ROGER ZARE

Roger Zare has been praised for his “enviable grasp of orchestration” (New York Times) and for writing music with “formal clarity and an alluringly mercurial surface.” Often inspired by science, nature, and mythology, he seeks to create compositions that are vividly descriptive.
His works have been performed across the United States and on five continents by such musicians and ensembles as the American Composers Orchestra, the Minnesota Orchestra, the Sarasota Orchestra, Boston Musica Viva, the Symphony Orchestra of Minas Gerais, the Akropolis Reed Quintet, the Donald Sinta Quartet, violinist Cho-Liang Lin, and clarinetist Alexander Fiterstein.
Zare’s awards include the ASCAP Nissim Prize, three BMI Student Composer Awards, an ASCAP Morton Gould award, a New York Youth Symphony First Music Commission, the 2008 American Composers Orchestra Underwood Commission, a Copland House Residency Award, and a Charles Ives Scholarship from the American Academy of Arts and Letters.

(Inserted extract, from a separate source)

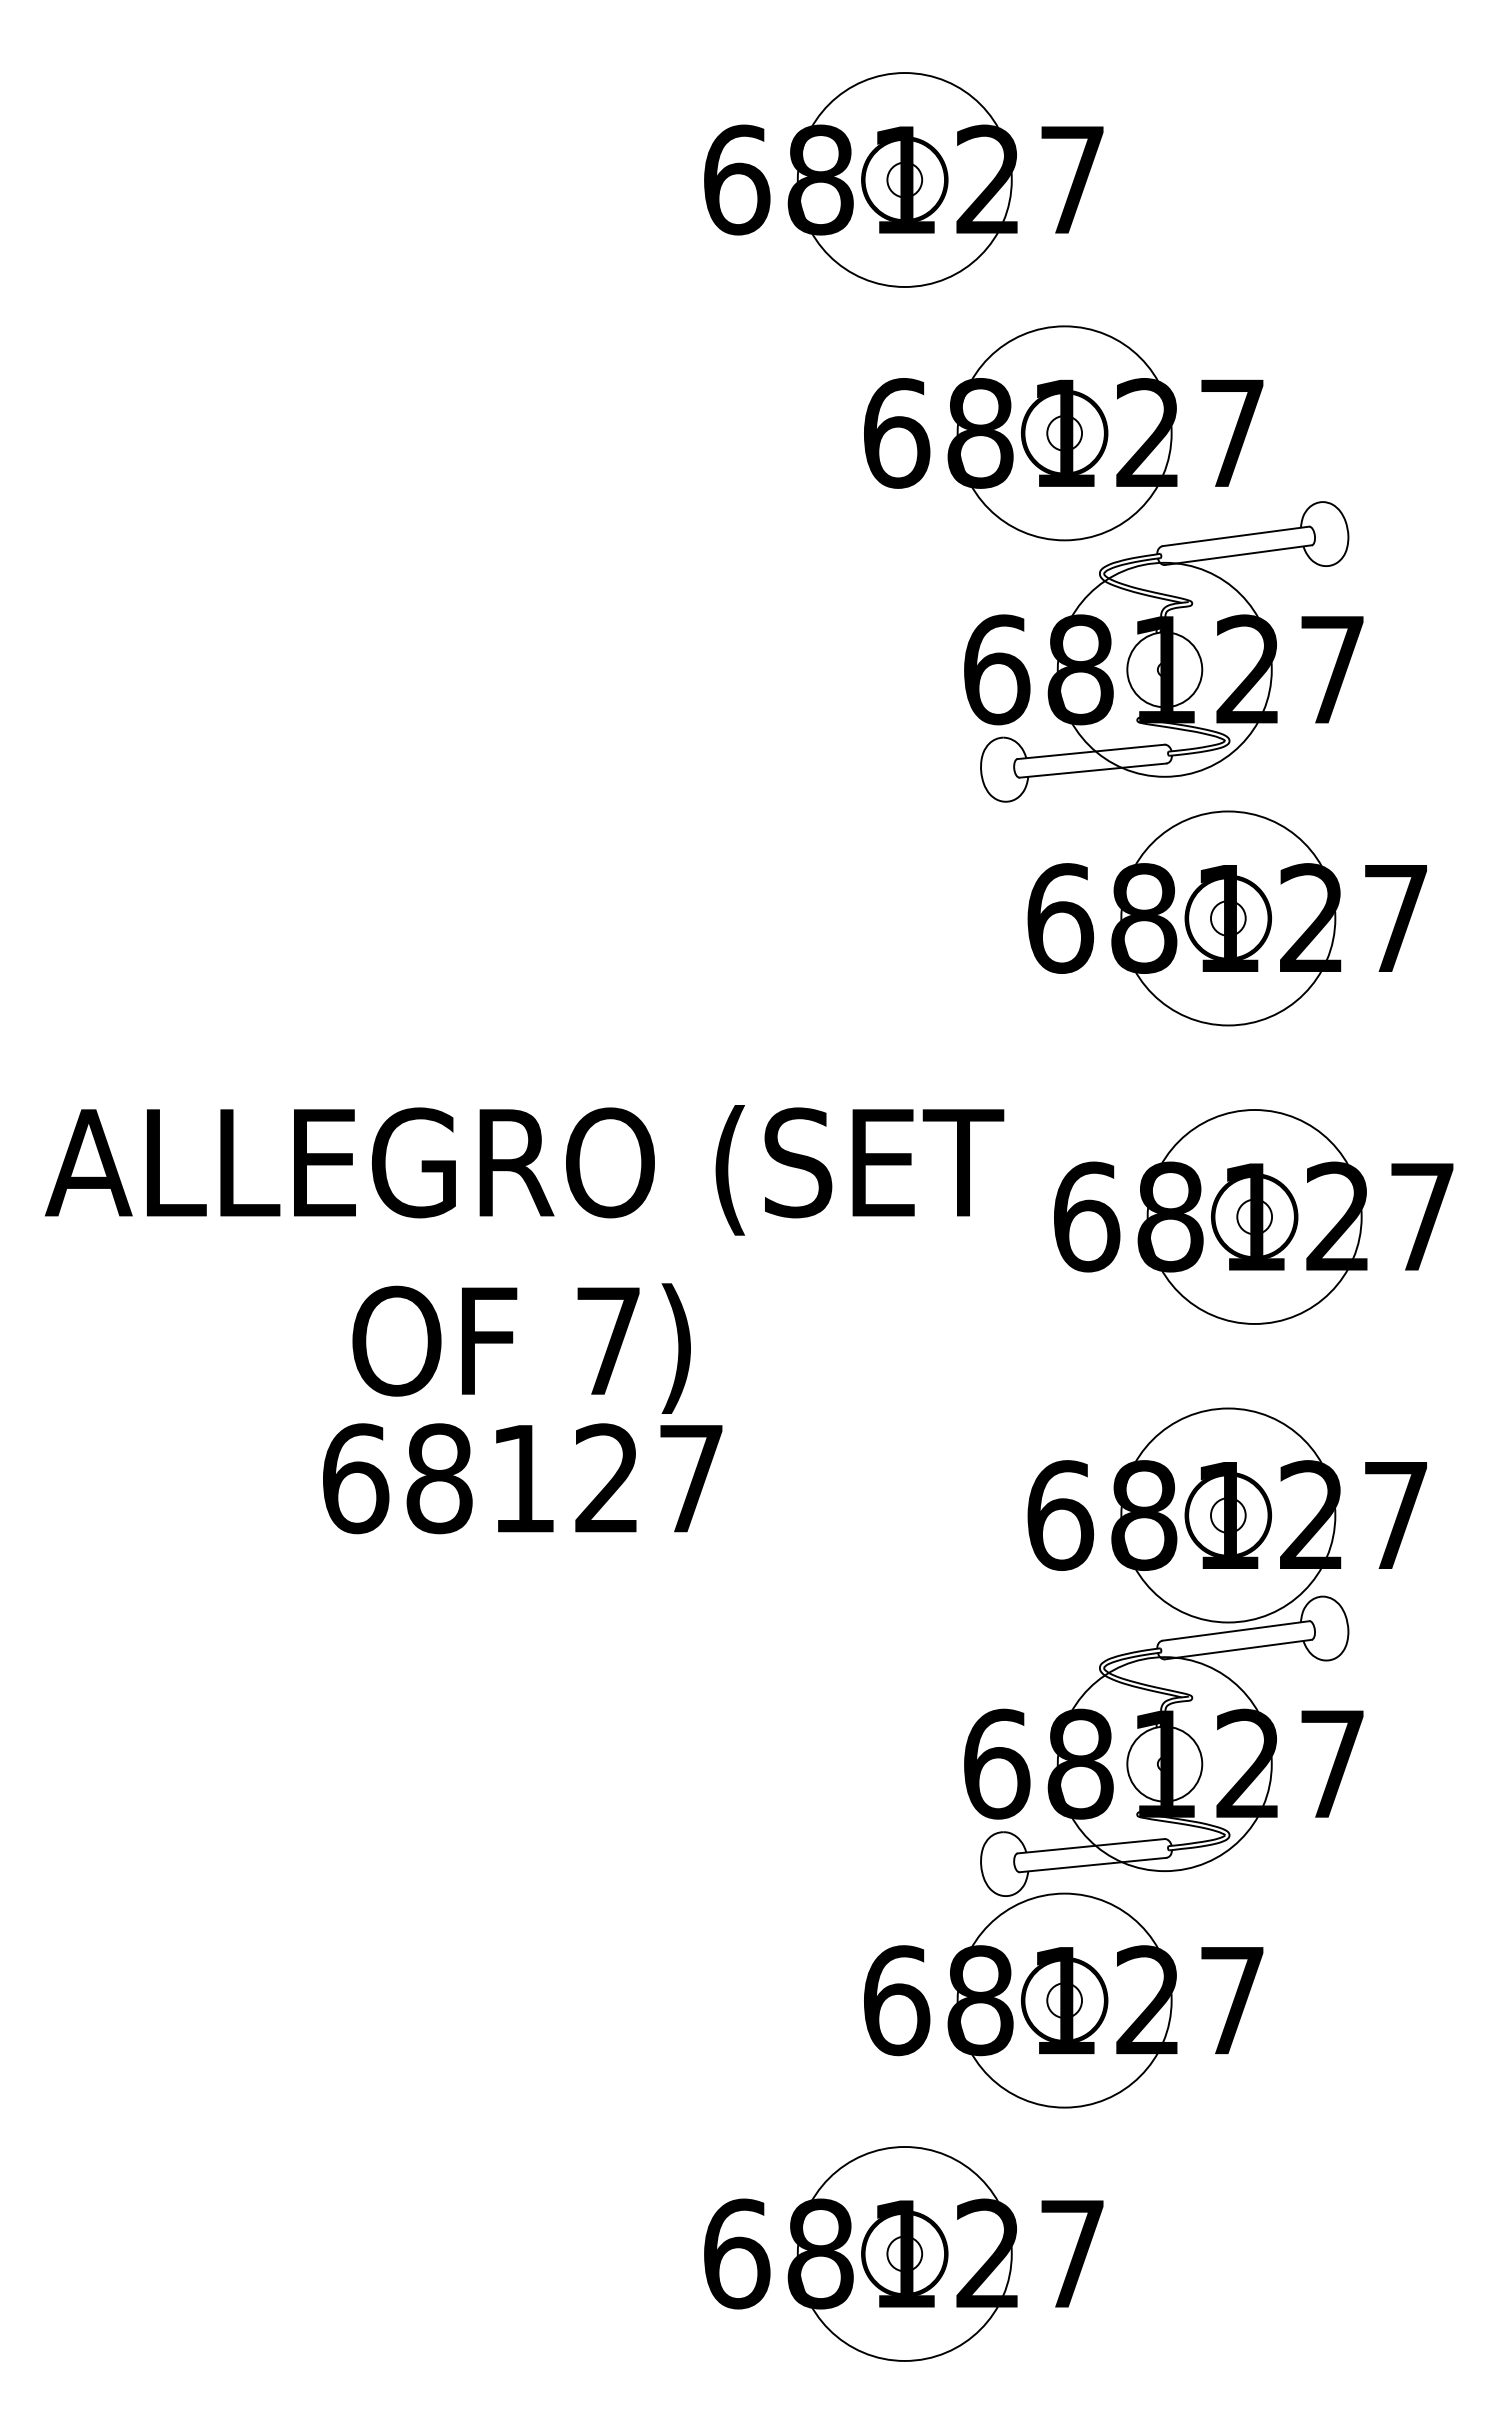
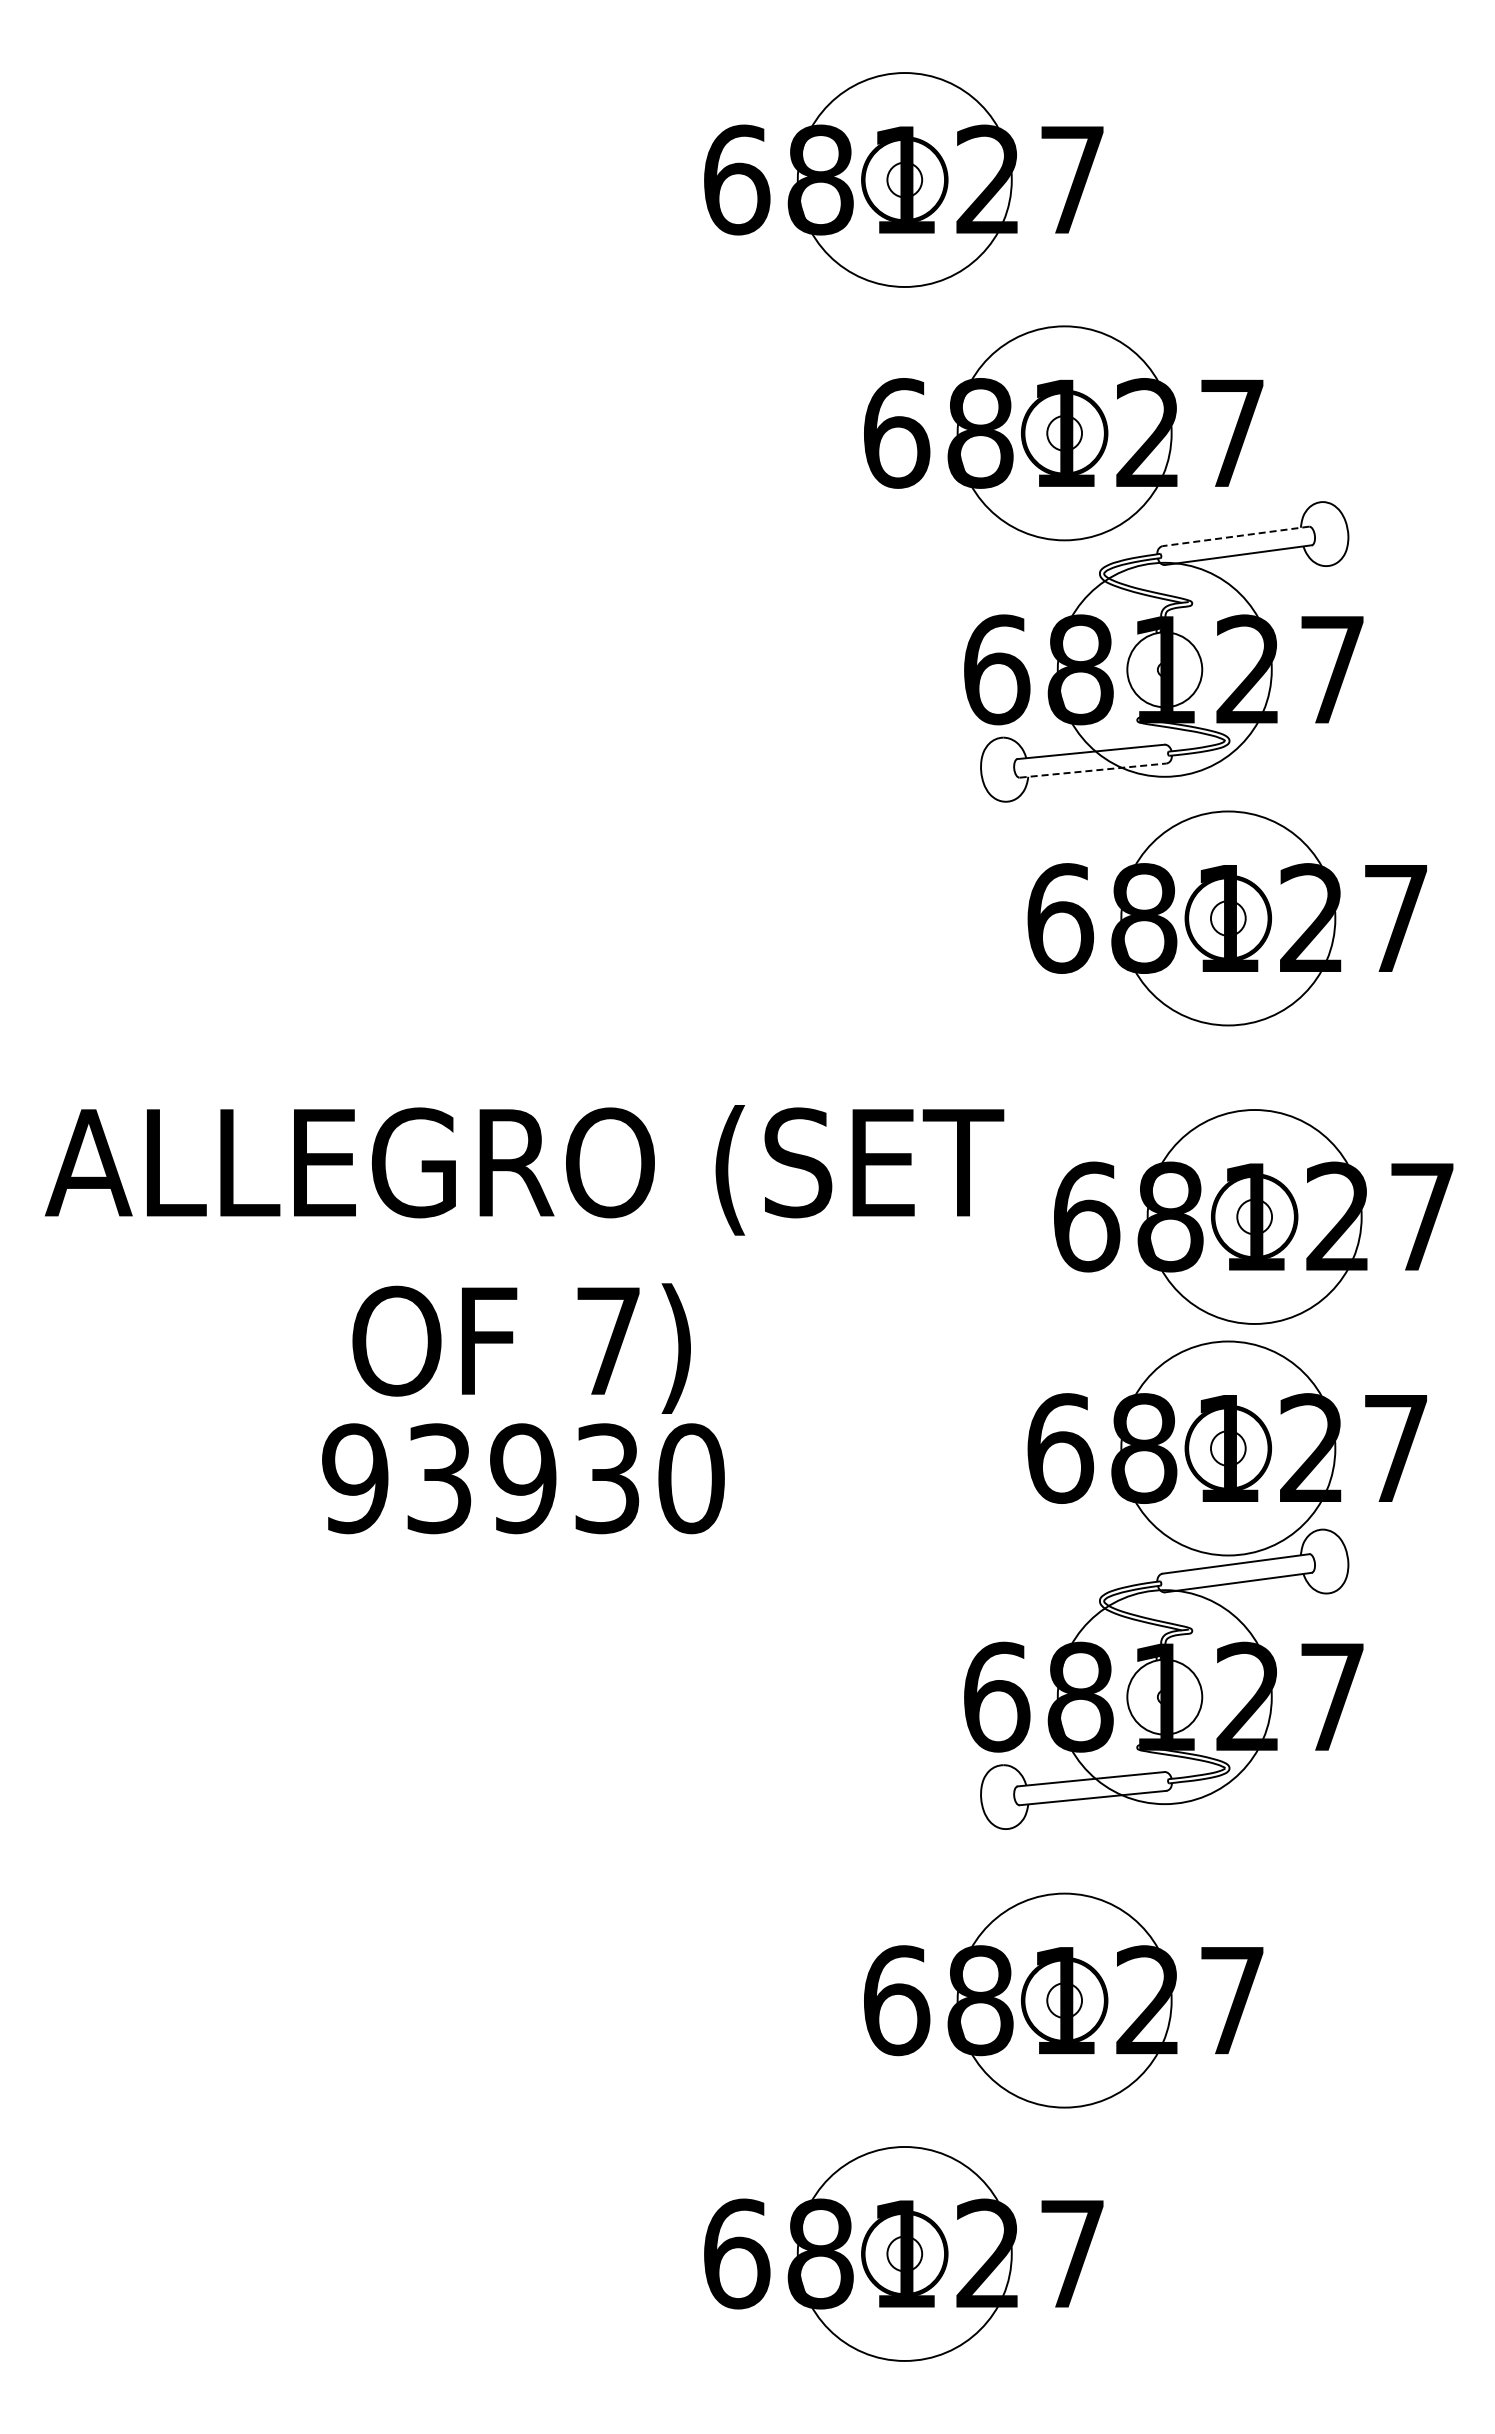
line at (1235, 536): solid -> dashed
line at (1093, 770): solid -> dashed
text at (523, 1478): 68127 -> 93930
part at (1195, 1651) position: (1195, 1651) -> (1195, 1584)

He has served as composer-in-residence at the Chesapeake Chamber Music Festival, the Salt Bay Chamber Music Festival, the Chamber Music Festival of Lexington and the SONAR new music ensemble, and has collaborated with CERN to present his music in Switzerland and Bulgaria in programs about the collision of music and physics. Roger was one of the participants in the second cycle of the Gabriela Lena Frank Creative Academy of Music, and contributed to the #GLFCAMGigThruCOVID initiative during the spring of 2020. He holds degrees from the University of Michigan, the Peabody Conservatory, and the University of Southern California. His teachers include Bright Sheng, Michael Daugherty, Paul Schoenfield, Kristin Kuster, Christopher Theofanidis, Derek Bermel, and Morten Lauridsen. Zare currently serves as instructional assistant professor of music composition and theory at Illinois State University.